As long as the economy keeps humming, albeit at a fairly low pitch, economists find little reason for concern. However, the corona crisis may throw an unexpected spanner in the works, dampening corporate revenues and profits which could well see a number of bond issuers in the tenuous BBB and BBB- range lose their investment grade status. This would force institutional investors to sell their holdings.

Writing in the Financial Times, chief economic adviser of Allianz Mohamed El-Erian warned that a great many relatively young investment funds that focus on the corporate bond market may be forced into a sell-off as spooked clients withdraw their money, leading in turn to higher interest rates.

Triggers

This is already happening in Europe where the yield on corporate bonds rated BBB jumped by 0.8 percentage point in barely four weeks between February and March to 3.2 percent, with issuers in industries most affected by the pandemic paying a premium of an additional 0.5 percentage point. Though still low by historical standards, this sudden increase offers cause for concern. Meanwhile in the United States, investors withdrew $12.2 billion from the corporate bond market in a single week, the highest volume since January 2010.

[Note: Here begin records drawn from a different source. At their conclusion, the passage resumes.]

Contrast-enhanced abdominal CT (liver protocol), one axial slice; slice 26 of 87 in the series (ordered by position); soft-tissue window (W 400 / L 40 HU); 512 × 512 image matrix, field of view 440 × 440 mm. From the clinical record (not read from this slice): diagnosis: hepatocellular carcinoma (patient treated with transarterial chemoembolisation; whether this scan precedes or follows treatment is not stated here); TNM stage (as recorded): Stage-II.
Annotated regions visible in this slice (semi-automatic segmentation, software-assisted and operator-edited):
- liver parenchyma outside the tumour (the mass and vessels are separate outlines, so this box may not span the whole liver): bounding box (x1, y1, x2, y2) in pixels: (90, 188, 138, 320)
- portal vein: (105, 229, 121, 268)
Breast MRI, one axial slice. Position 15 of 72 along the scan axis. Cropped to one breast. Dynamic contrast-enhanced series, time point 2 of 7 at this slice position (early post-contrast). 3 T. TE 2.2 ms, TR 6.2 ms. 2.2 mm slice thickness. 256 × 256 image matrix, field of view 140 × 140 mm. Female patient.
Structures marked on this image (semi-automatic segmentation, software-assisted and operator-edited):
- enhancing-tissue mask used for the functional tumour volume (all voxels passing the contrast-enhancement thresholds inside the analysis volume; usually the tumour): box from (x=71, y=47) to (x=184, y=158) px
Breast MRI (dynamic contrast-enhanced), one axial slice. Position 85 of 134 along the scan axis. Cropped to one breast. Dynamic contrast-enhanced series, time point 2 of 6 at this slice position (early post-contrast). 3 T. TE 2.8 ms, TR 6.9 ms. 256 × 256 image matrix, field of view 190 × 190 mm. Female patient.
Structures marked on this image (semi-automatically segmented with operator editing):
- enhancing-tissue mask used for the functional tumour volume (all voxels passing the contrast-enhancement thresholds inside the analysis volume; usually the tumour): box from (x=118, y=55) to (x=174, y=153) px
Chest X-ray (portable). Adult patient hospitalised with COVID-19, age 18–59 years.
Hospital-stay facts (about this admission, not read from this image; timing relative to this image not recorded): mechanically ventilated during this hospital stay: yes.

The money flowing out of the corporate debt market ends up mostly in government bonds. The yield on the benchmark 10-year Treasury note in the first week of March fell to a record low of 1.32 percent, exactly half of the yield recorded this time last year. Meanwhile, 3-month notes paid 1.54 percent. Pundits see in this yield-curve inversion a sign that investors are taking the deteriorating global economic outlook into consideration. Research indicates that a major yield-curve inversion usually precedes an economic downturn by about two years.

Though the US Federal Reserve still has some wiggle room to adjust its monetary policy, and indeed shaved 0.5 percentage point off its federal funds rate, the ECB has largely depleted its monetary arsenal after years of providing extraordinary stimulus. Moving still deeper into negative rate territory than the current -0,549 percent ESTR (European Short-Term Rate) would likely have limited impact.

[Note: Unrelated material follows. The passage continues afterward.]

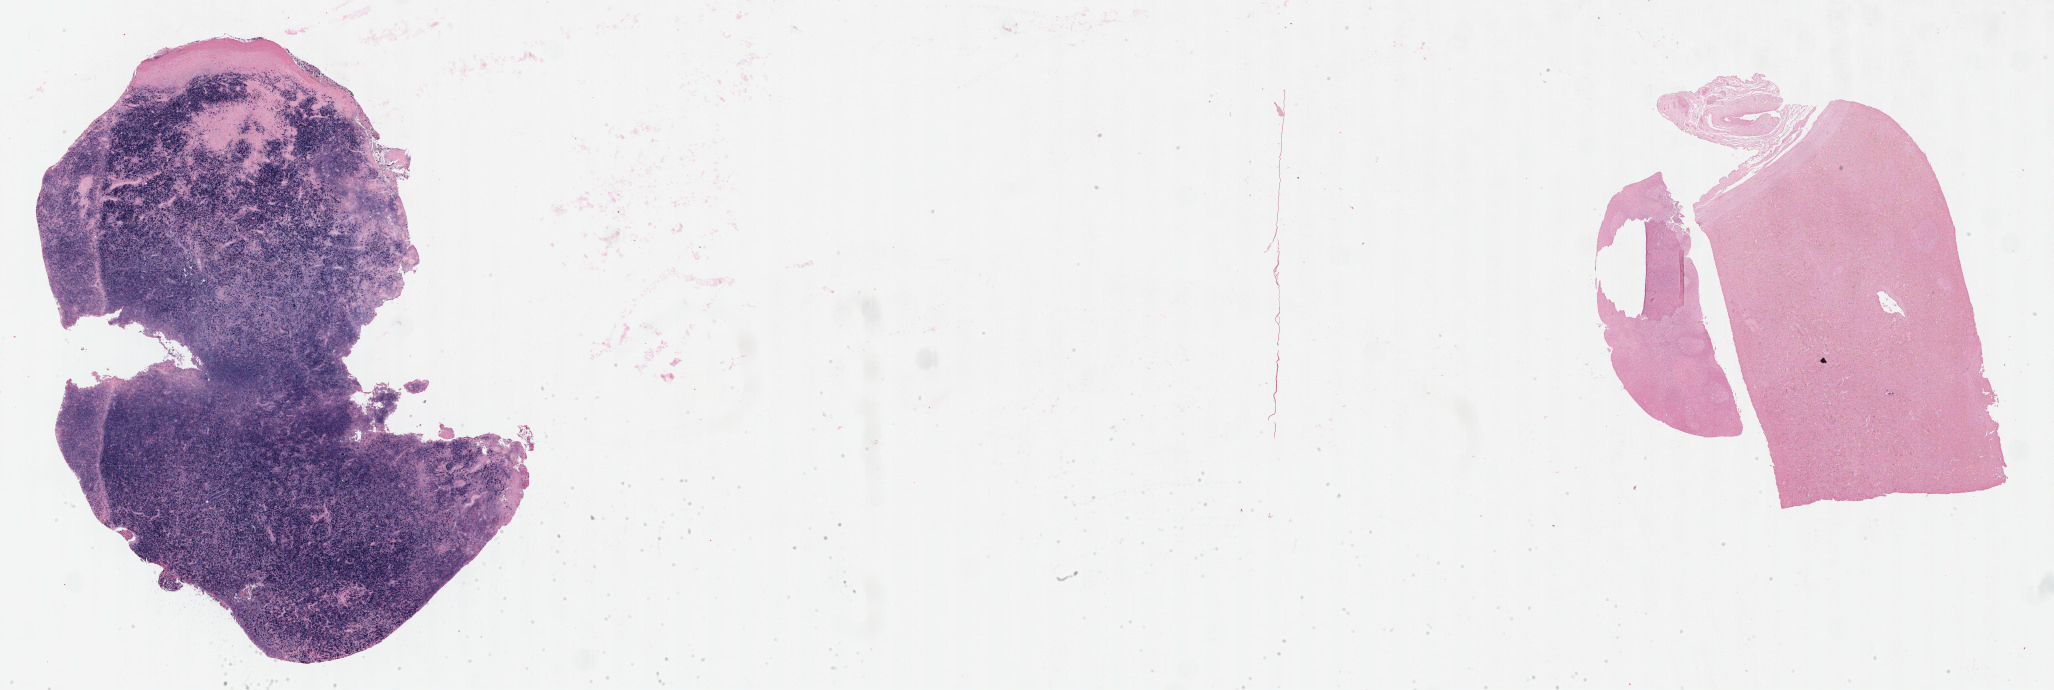
Whole-slide image, Epstein–Barr virus-encoded RNA (EBER) in-situ hybridisation, shown as a low-resolution overview of the whole scanned area (about 33.2 x 11.2 mm), tumor tissue. Male patient; age at initial diagnosis 7 years.
Histologic diagnosis: Diffuse large B-cell lymphoma, NOS.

Instead, ECB president Christine Lagarde has called on European leaders to increase public spending whilst the central bank mulls expanding its TLTRO facility (targeted long-term refinancing operation) that provides banks with money to lend households and small businesses. These funds are disbursed at negative interest rates, so banks essentially get paid twice for extending additional credit: from the ECB and from their debtors. In 2016 and 2017, the ECB injected a total of €786 billion into the Eurozone economy via TLTROs.

For Richard McGuire, lead rates strategist at Rabobank, the ECB is once again engaged in a game of chicken with Eurozone governments. Mr McGuire points out that the central bank is unlikely to win as it cannot afford to remain passive with inflation expectations at or near record lows. Europe’s ‘Frugal Four’ – Denmark, The Netherlands, Finland, and Austria – with a more discrete fifth member (Germany) in tow, are not about to splurge when they can maintain their national accounts in pristine condition whilst the ECB does the dirty work for them – yet another flaw in the Eurozone’s design.

It is then not so much the corona virus, or the arm twisting between Russians and Saudis, that will ultimately decide the fate of the global economy as it is the underlying distortions of global capital markets. If anything, the angst inspired by the virus merely brings these fault lines to the surface.